Lanzmanns neuer Film  

Juli 6, 2015 – 19 Tammuz 5775
„Der Letzte der Ungerechten“

Von Gabriella Meros

„Der Letzte der Ungerechten“ heißt der neue Dokumentarfilm von Claude Lanzmann. Als Claude Lanzmann 1985 für seinen Film „Shoah“ Interviews führte, war sein erstes Interview, das er eine Woche lang führte, jenes mit dem Rabbiner und Funktionär der jüdischen Gemeinde in Theresienstadt, Benjamin Murmelstein.

Wegen seiner Aufgabe als Judenältester und Verbindungsmann zwischen den KZ-Häftlingen und den Nazis, war Murmelstein bei den einen als Held gefeiert, während andere die Todesstrafe für ihn forderten wegen seiner Rolle und seiner „Beziehung“ zu dem SS-Funktionär Eichmann.

Lanzmann zeigt Murmelstein als einen Mann mit Mut, mit einer faszinierenden Intelligenz und wachem Erinnerungsvermögen, zugleich als einen großartigen Erzähler.

In dem sehr eindrücklichen Interview wird nicht nur informiert, sondern Lanzmann versucht auch Murmelsteins guten Namen wiederherzustellen.
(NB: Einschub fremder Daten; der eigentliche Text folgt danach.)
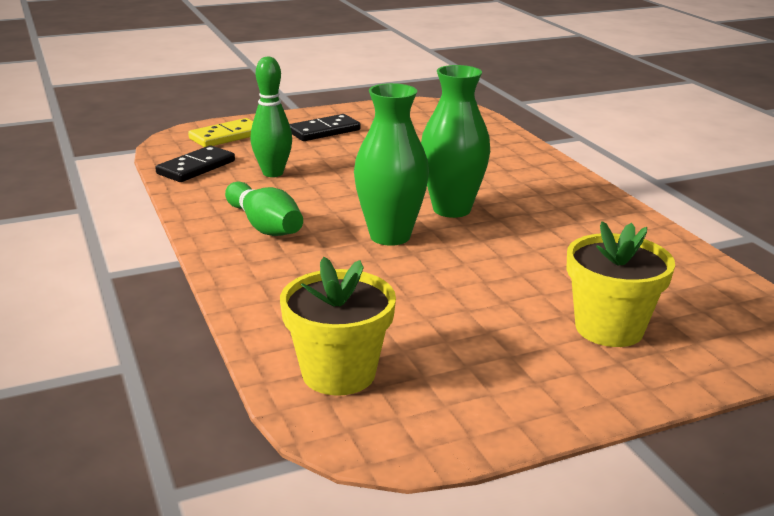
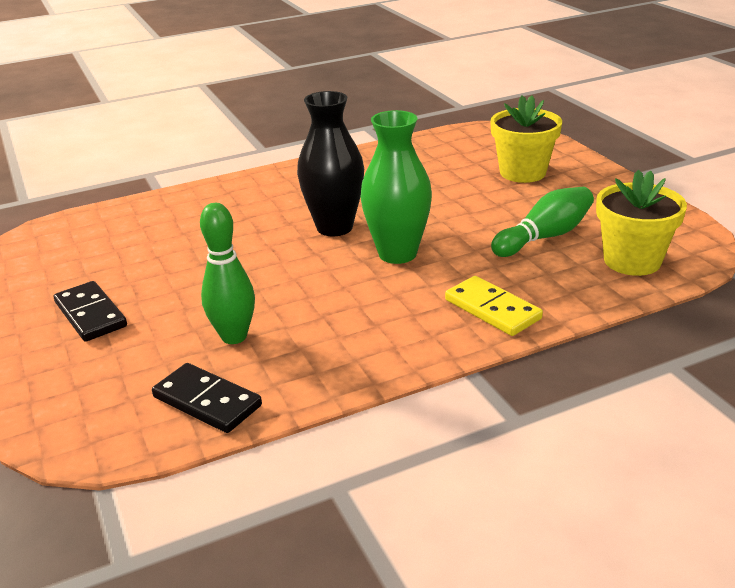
camera: 90 degrees left, 5 degrees up
(226, 136) = (85, 394): yellow domino -> yellow domino (492, 309)
(264, 226) = (385, 324): green bowling pin -> green bowling pin (544, 237)
(451, 209) = (334, 227): green vase -> black vase

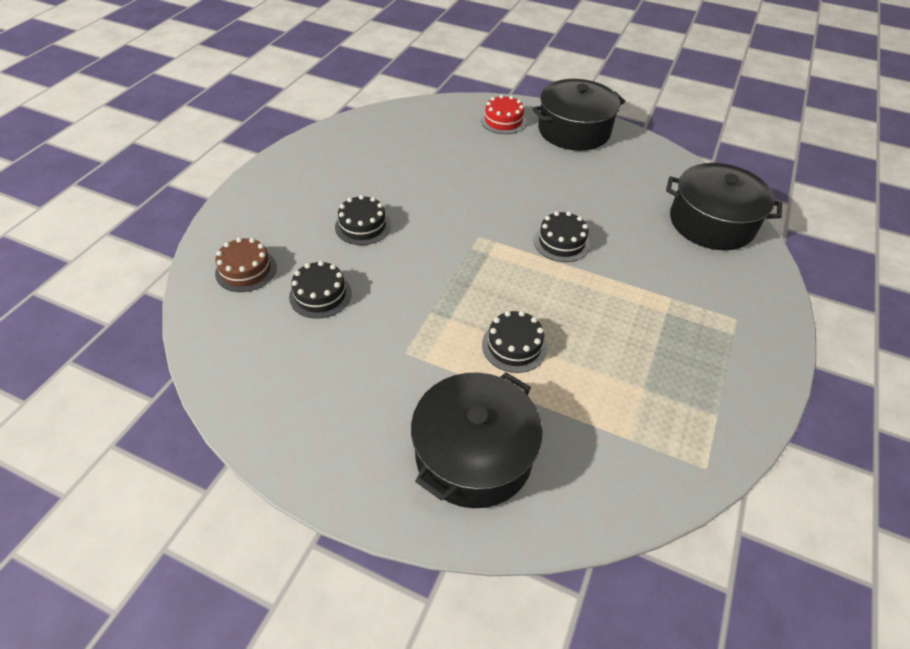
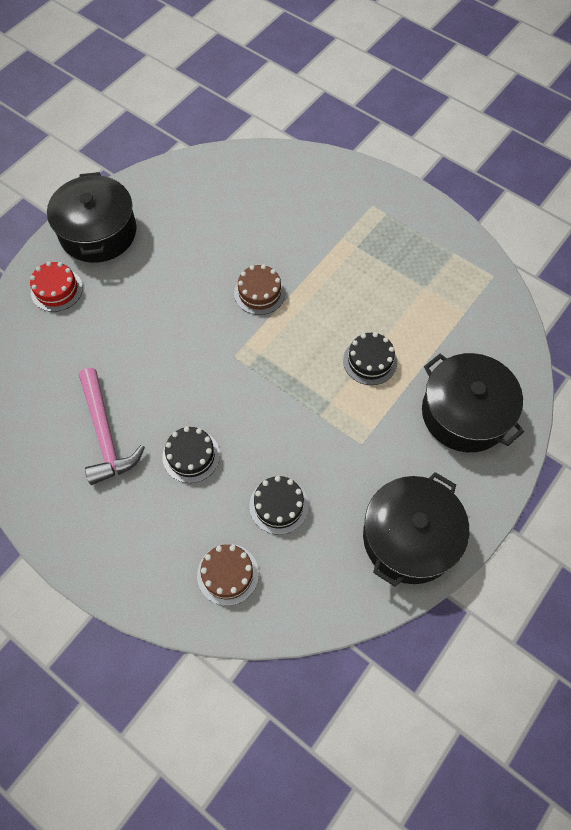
camera: 75 degrees left, 15 degrees up
(372, 172) = (105, 434): none -> pink hammer
(561, 242) = (259, 293): black cake -> brown cake
(711, 222) = (265, 176): black pot -> black pot (409, 537)

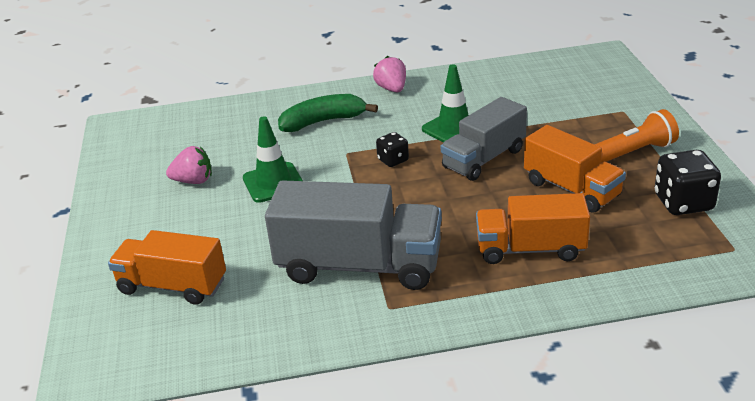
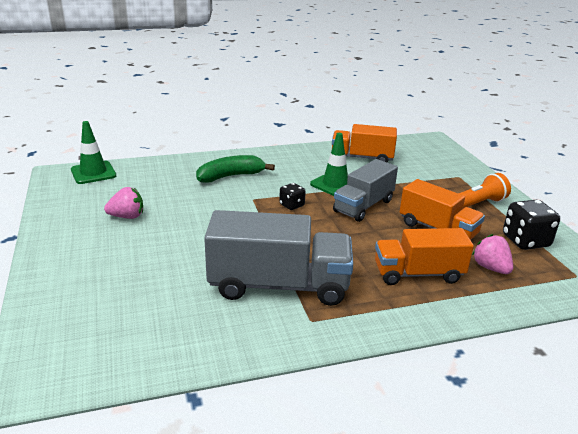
camera: 10 degrees left, 5 degrees down
(172, 286) = (114, 301): orange truck -> orange truck (362, 158)
(273, 183) = (196, 219): green traffic cone -> green traffic cone (93, 173)
(392, 89) = (281, 156): pink strawberry -> pink strawberry (491, 268)

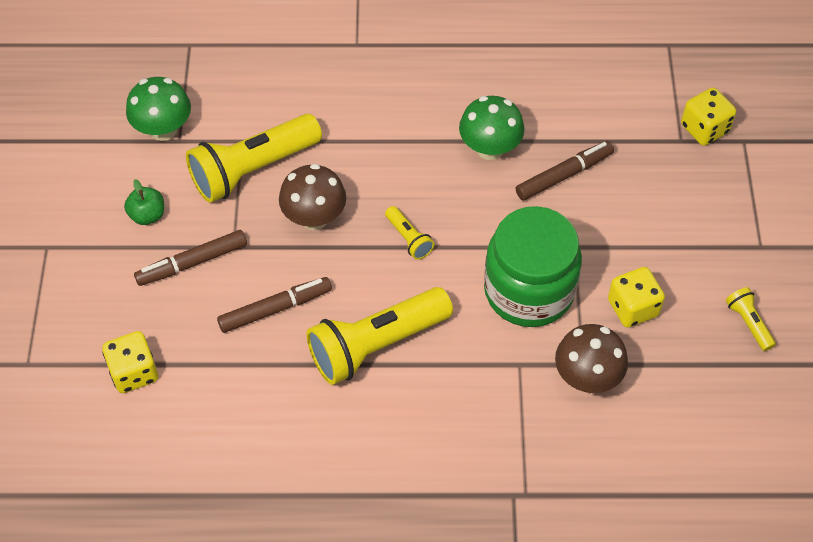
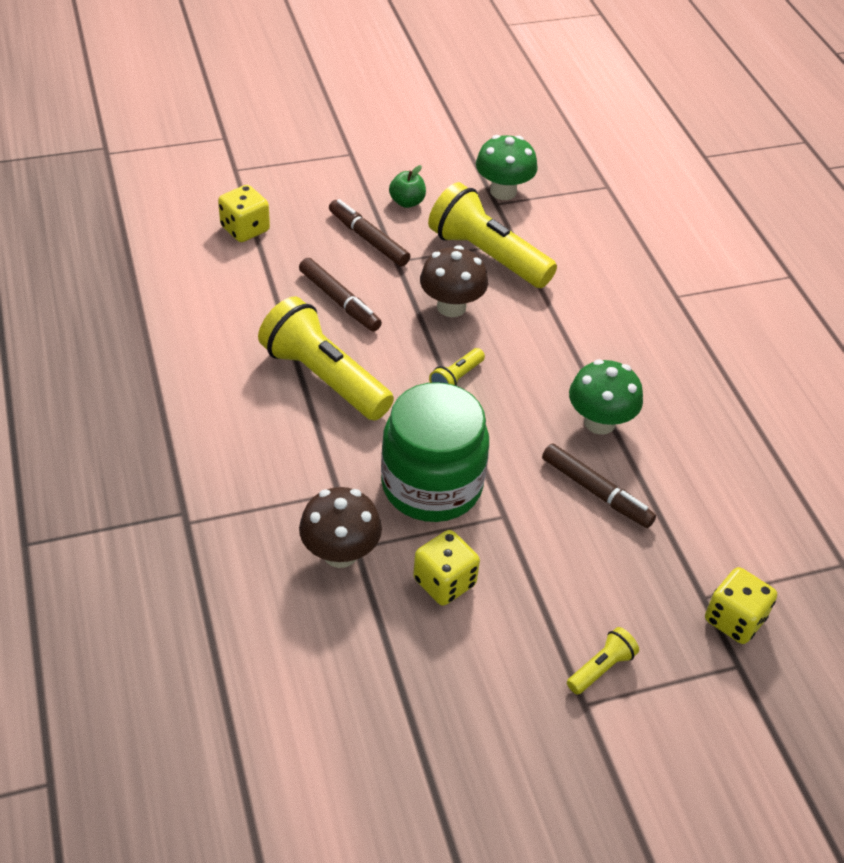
camera: 70 degrees right, 10 degrees down
(748, 323) = (466, 703): yellow flashlight -> yellow flashlight (601, 668)

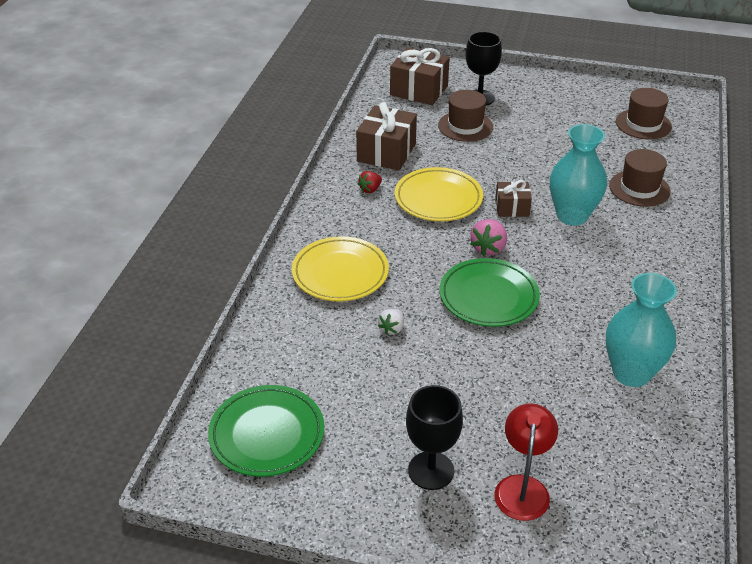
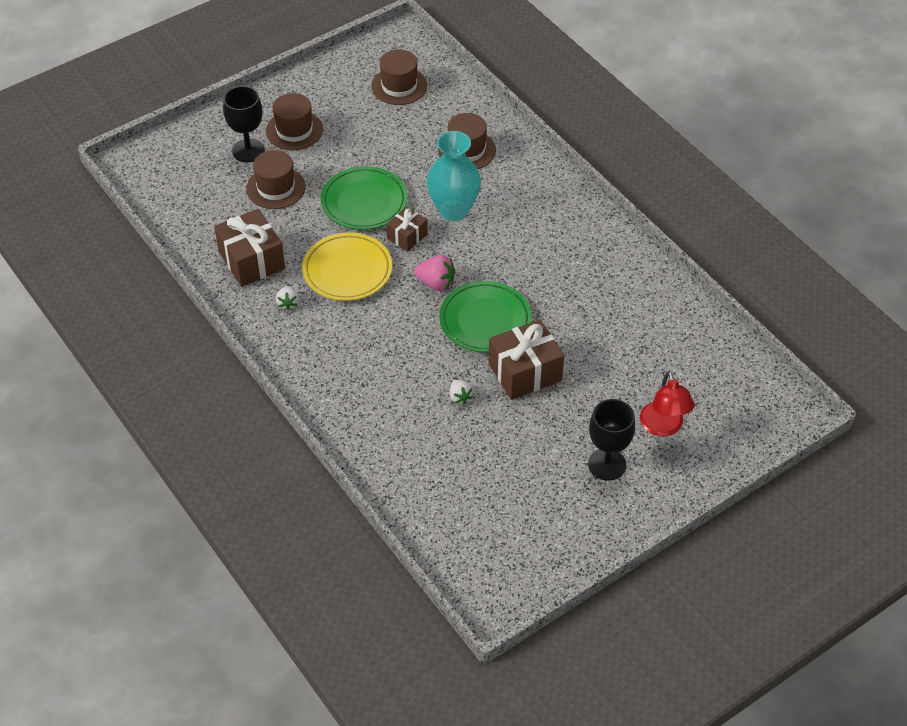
camera: 50 degrees left, 10 degrees up
(267, 434) = (489, 534): green plate -> green plate (364, 202)
(340, 273) = (368, 388): yellow plate -> none
(370, 189) = (288, 303): red strawberry -> white strawberry
(419, 90) = (189, 179): brown gift -> brown gift (525, 372)
(488, 248) = (436, 283): pink strawberry -> pink strawberry turned 45 degrees counterclockwise
(522, 487) = (663, 427): red lamp -> red lamp turned 150 degrees counterclockwise
(527, 105) = (294, 130): none -> brown hat
(631, 373) = (629, 301): turquoise vase -> none

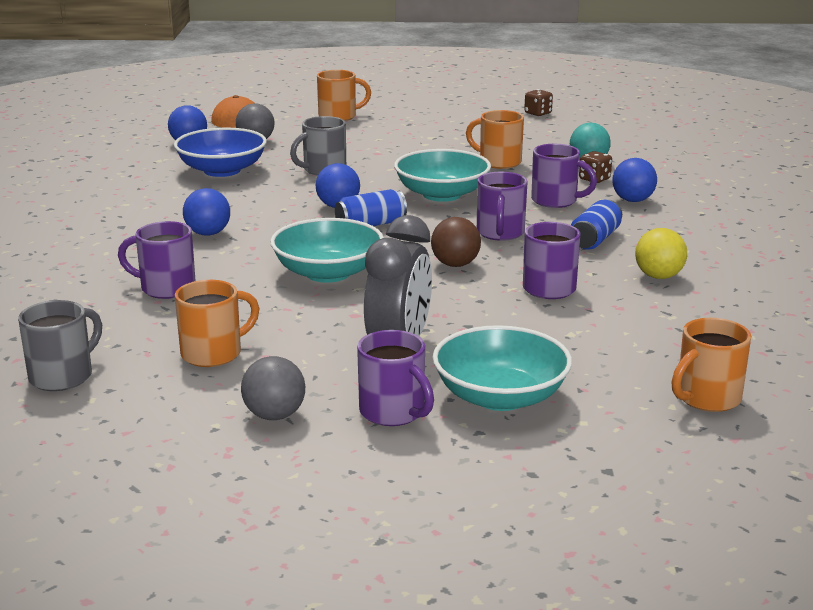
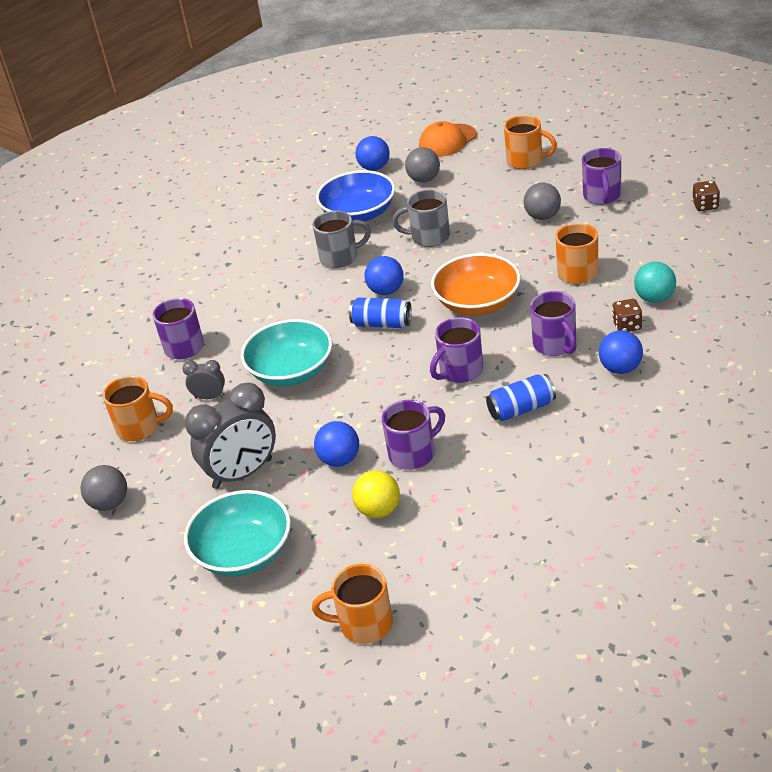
camera: 45 degrees right, 15 degrees up
(63, 376) = (50, 412): grey mug -> grey mug (341, 257)
(208, 233) = (268, 293): blue ball -> blue ball (340, 460)
(263, 311) = (209, 397): none -> grey clock
(394, 413) = (170, 535): purple mug -> purple mug (602, 196)
(411, 141) = (543, 216): none -> grey ball
(442, 194) = (477, 303): turquoise bowl -> orange bowl
(455, 264) = (383, 397): brown ball -> none
(658, 276) = (509, 476): yellow ball -> yellow ball (379, 510)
Murmelstein lebte damals in Rom. Als er starb, verweigerte der Rabbiner ihm eine Beerdigung auf dem jüdischen Friedhof.

Hotel Vier Jahreszeiten München, Salon. Am Abend vor dem Interview treffe ich Claude Lanzmann zum Abendessen. Er bestellt eine Rinderbrühe und mag die Grießnockerln nicht essen. Danach Rindertartar, da lässt er sich noch ein Eigelb extra bringen, zum Dessert verschiedene Käsesorten. Er genießt die Frauen um sich und spricht mit einer sehr männlichen Stimme. Er erzählt von dem besonderen Verdienstkreuz, das er von der deutschen Botschaft in Paris im April überreicht bekam und schaut nebenbei Fotos auf seinem Smartphone an – von sich selbst. Er zeigt ein Foto von sich mit Kim Basinger, dann ein Portrait von einem hübschen jungen Mann mit trendy Bart. Lanzmann sagt, „das war mein Sohn, er starb an einem sehr seltenen Krebs, das war sehr schwer für mich“. Mein Herz schmerzte als er weitere Fotos von seinem Sohn mit Glatze im Krankenhaus zeigte, an vielen Schläuchen hängend, in der Intensivstation. Er war ein später Vater und er überlebt seinen Sohn – was für eine Tragik.

Die Legende Claude Lanzmann gewährt einen kurzen Blick in sein Privatleben, und bevor er aufs Zimmer geht, zeigt er noch ein Foto von seiner Katze. Er mag es, wenn man ihm Küsschen gibt – was wir gerne tun. Von drei höchstens halb so alten Frauen umarmt zu werden ist schon nicht schlecht mit 90 Jahren.
(...)
Murmelstein erzählte in dem Film, dass die Judenältesten im KZ immer die Liste zusammenstellen mussten, um die Häftlinge auszuwählen, die in den Gaskammern vergast werden sollten, und in den Ghettos diejenigen auszuwählen hatten, die deportiert werden sollten. Er sagte „wenn Sie uns deportieren wollen, dann machen Sie das selbst!“. Er selbst hat nie eine Auswahl getroffen und sich diesem Zwang zum Komplizentum immer verweigert. Er erzählte weiter, dass eines Tages ein 16-jähriger Junge zu ihm kam und ihn um Hilfe anbettelte. Er stehe auf der Todesliste und Murmelstein solle ihn bitte davon streichen. Murmelstein sagte dem Jungen, dass er nichts mit den Listen zu tun hat und er auch nicht die Wahl getroffen hat. Am Tag des Abtransportes sah er den Jungen lächeln. Murmelstein fragte ihn, was denn passiert sei. Der Junge antwortete, das Ganze wäre eine Verwechslung. Nicht er soll in den Transport kommen, sondern sein Vater. (…)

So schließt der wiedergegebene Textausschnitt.